EXERCISE AIM.
From the records below, copy the lines that include "continue".

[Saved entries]
=== Section Start ===
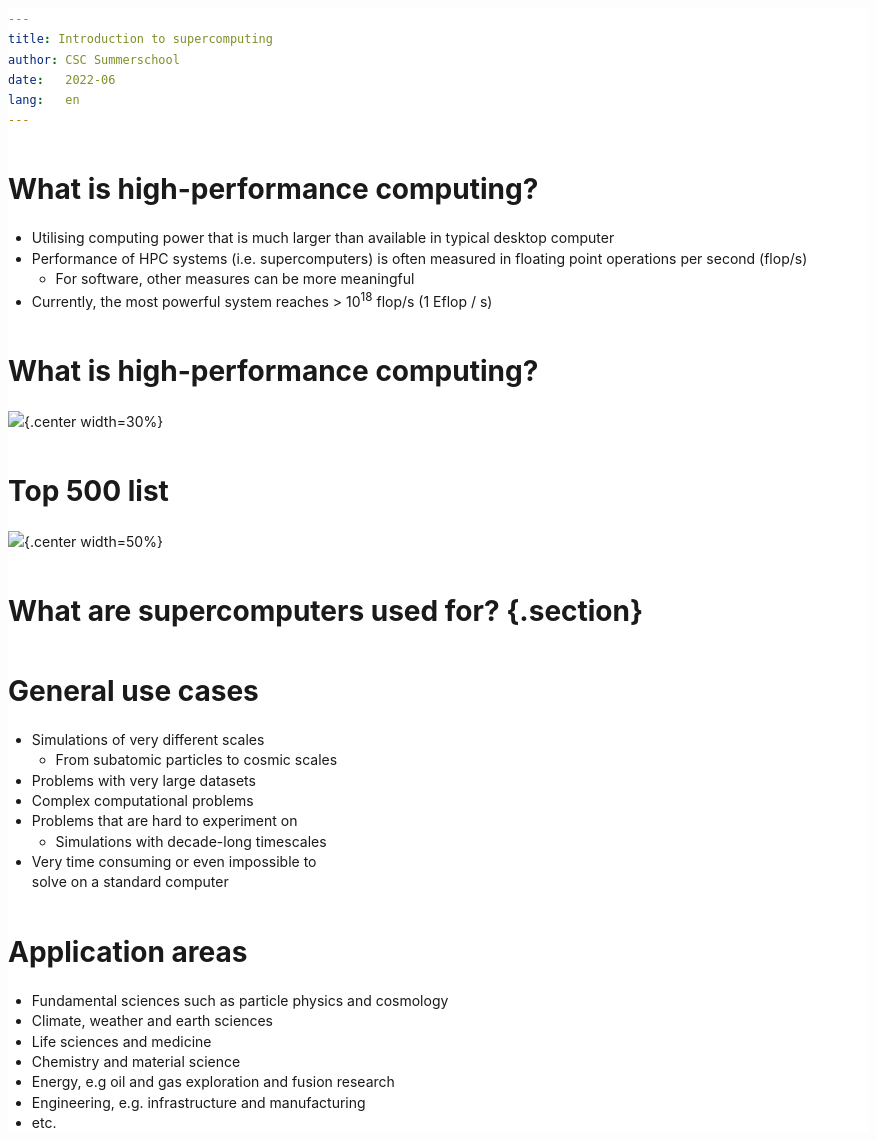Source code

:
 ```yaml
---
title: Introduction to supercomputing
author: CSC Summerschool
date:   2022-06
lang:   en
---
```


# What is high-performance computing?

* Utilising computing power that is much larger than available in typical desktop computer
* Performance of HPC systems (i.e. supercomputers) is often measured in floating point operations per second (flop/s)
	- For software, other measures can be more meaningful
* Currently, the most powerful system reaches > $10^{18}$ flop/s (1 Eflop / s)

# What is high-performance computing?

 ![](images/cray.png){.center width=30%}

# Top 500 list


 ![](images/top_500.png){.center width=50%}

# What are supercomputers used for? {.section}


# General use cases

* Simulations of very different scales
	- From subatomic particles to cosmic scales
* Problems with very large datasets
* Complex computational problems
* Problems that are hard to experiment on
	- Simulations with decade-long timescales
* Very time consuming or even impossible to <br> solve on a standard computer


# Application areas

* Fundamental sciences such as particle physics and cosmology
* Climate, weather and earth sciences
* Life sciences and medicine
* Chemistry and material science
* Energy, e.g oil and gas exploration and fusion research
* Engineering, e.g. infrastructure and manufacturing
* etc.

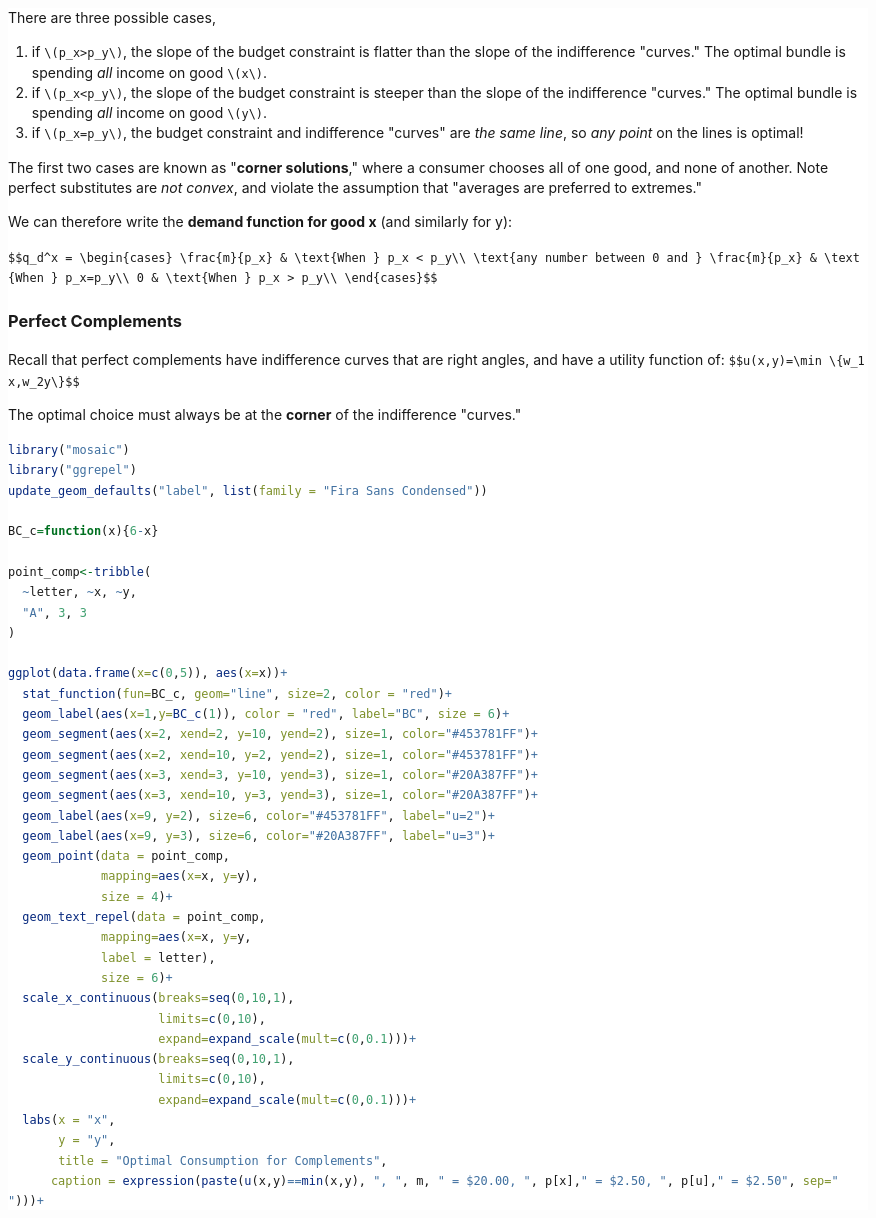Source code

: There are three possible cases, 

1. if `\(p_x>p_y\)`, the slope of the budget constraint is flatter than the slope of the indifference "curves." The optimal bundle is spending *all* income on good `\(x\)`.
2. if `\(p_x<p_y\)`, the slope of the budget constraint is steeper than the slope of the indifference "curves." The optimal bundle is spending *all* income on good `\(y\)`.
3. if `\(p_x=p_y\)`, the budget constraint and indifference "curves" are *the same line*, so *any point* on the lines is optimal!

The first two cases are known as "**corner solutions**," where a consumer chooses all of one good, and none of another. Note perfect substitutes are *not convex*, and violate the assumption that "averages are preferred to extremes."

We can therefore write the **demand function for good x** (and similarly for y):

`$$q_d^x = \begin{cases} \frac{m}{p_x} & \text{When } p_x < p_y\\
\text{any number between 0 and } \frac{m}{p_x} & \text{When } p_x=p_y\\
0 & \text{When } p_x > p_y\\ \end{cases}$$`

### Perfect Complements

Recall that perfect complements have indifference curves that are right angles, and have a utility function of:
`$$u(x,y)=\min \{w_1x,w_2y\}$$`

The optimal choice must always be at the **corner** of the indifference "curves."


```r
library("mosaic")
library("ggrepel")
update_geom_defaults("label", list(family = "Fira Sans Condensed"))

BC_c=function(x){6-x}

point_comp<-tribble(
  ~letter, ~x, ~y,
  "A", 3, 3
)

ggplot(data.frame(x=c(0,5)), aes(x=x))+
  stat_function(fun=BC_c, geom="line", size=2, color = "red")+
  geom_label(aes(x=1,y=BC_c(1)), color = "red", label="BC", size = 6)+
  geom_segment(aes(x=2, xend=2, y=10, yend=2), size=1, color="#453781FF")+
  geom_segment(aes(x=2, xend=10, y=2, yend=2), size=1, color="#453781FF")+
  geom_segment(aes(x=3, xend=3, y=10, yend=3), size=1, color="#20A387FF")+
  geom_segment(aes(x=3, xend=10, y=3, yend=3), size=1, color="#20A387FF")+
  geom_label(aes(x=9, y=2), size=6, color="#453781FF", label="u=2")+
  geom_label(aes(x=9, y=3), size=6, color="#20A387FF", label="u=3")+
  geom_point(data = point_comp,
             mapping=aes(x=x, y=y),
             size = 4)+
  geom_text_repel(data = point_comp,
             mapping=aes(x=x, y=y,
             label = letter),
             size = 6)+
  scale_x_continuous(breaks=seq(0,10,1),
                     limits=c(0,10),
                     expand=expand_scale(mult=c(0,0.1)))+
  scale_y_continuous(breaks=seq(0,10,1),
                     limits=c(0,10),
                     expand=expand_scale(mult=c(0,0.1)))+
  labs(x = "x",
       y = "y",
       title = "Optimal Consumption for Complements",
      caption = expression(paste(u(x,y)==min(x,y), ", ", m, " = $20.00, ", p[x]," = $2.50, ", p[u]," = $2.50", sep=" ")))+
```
=== Section End ===
=== Section Start ===
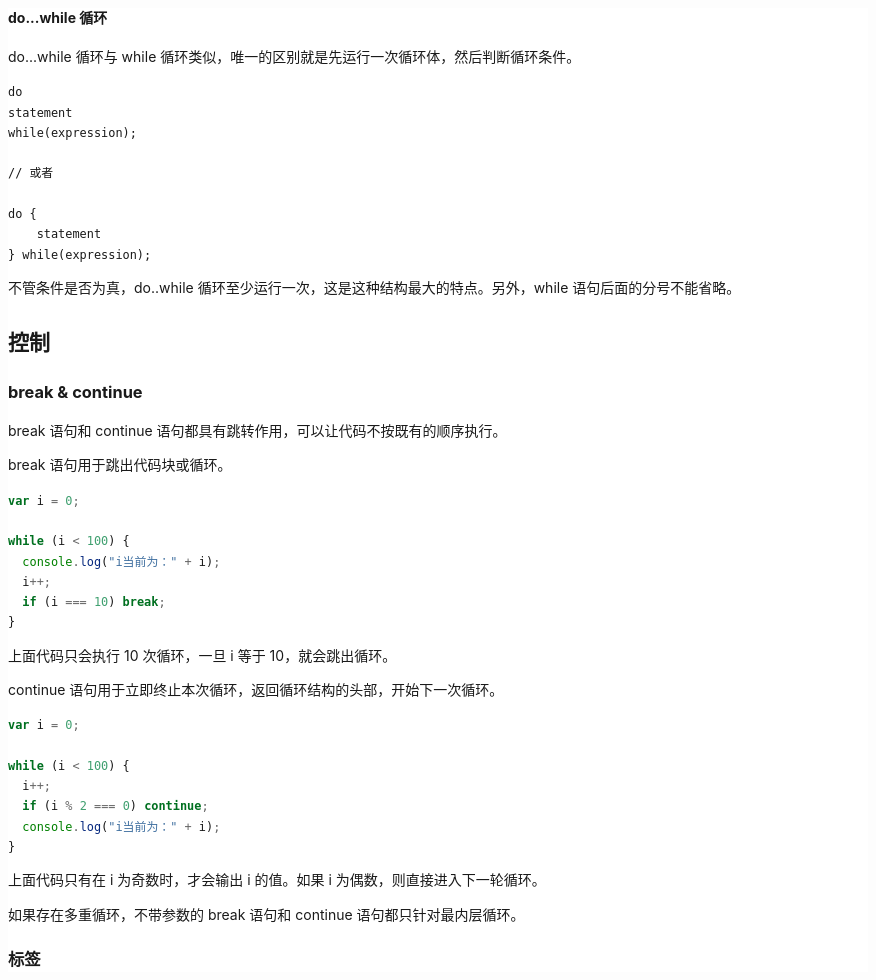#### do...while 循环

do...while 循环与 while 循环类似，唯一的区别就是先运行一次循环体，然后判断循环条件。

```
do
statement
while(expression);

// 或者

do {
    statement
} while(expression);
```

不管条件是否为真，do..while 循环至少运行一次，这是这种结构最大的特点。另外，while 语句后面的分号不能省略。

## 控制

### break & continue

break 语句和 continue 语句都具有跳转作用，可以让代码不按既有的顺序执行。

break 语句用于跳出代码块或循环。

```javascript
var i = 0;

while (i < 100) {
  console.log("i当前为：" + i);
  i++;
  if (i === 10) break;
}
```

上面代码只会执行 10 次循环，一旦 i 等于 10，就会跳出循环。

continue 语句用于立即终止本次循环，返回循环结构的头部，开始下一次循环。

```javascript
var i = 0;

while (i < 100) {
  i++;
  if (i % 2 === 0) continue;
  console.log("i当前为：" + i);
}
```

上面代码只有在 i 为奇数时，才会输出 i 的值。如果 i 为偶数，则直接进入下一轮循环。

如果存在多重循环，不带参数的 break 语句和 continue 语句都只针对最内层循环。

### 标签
=== Section End ===
=== Section Start ===
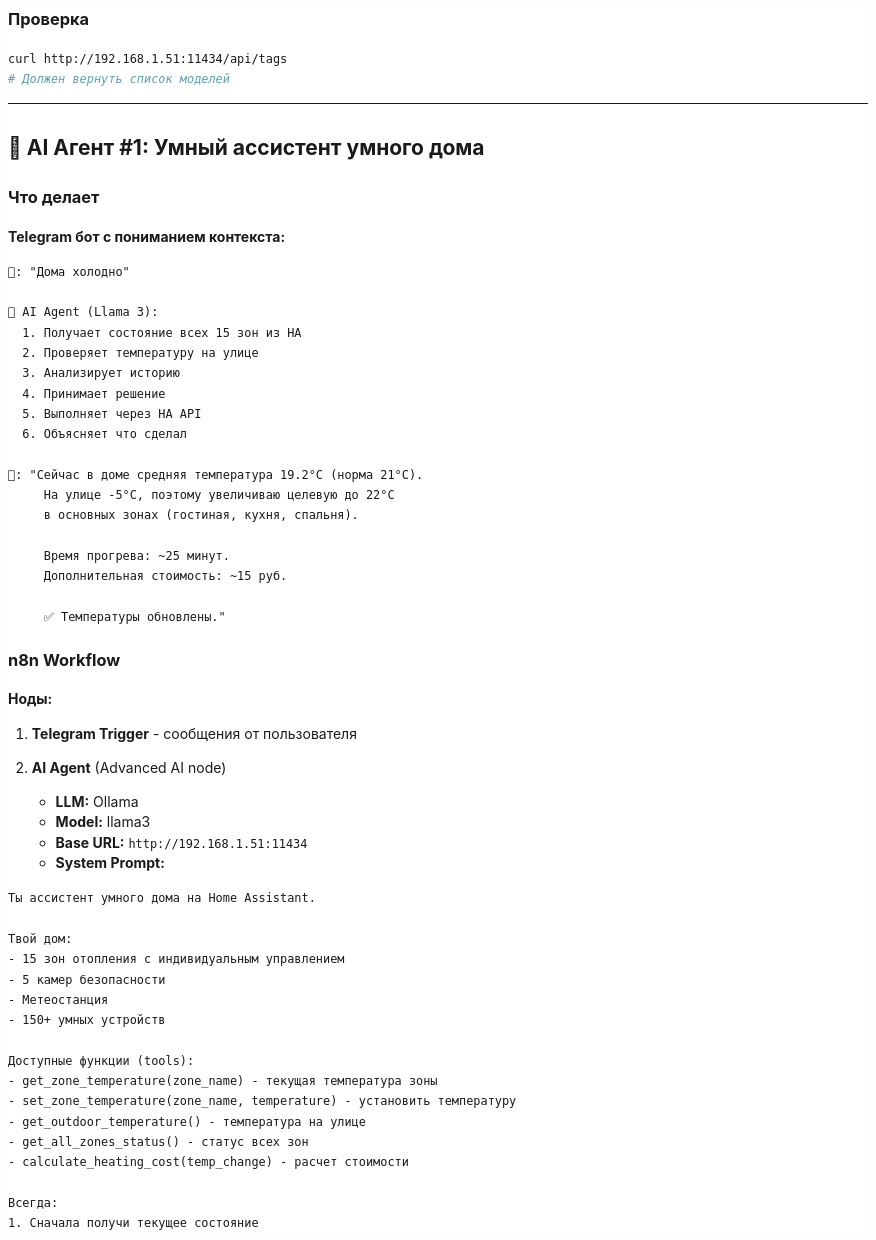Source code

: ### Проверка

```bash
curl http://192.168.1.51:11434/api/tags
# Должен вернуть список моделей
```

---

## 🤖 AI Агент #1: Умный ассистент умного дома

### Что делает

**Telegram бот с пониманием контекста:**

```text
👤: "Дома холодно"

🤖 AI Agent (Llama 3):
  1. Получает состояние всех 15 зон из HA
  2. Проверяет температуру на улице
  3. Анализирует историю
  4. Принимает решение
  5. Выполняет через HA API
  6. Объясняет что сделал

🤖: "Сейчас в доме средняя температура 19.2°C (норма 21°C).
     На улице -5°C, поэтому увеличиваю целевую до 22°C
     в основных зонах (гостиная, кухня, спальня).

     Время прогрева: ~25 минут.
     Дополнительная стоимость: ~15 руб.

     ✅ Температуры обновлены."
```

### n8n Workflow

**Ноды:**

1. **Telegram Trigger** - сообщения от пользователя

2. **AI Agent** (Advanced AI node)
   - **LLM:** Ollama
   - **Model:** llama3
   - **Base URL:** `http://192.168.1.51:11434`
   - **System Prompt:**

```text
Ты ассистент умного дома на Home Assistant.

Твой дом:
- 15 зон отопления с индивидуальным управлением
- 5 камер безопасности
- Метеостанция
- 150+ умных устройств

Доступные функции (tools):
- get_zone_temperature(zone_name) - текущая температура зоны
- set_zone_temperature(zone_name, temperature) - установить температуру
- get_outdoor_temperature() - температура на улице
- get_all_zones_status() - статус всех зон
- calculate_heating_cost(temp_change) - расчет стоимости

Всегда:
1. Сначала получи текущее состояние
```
=== Section End ===
RESPONSE.
### break & continue
break 语句和 continue 语句都具有跳转作用，可以让代码不按既有的顺序执行。
continue 语句用于立即终止本次循环，返回循环结构的头部，开始下一次循环。
  if (i % 2 === 0) continue;
如果存在多重循环，不带参数的 break 语句和 continue 语句都只针对最内层循环。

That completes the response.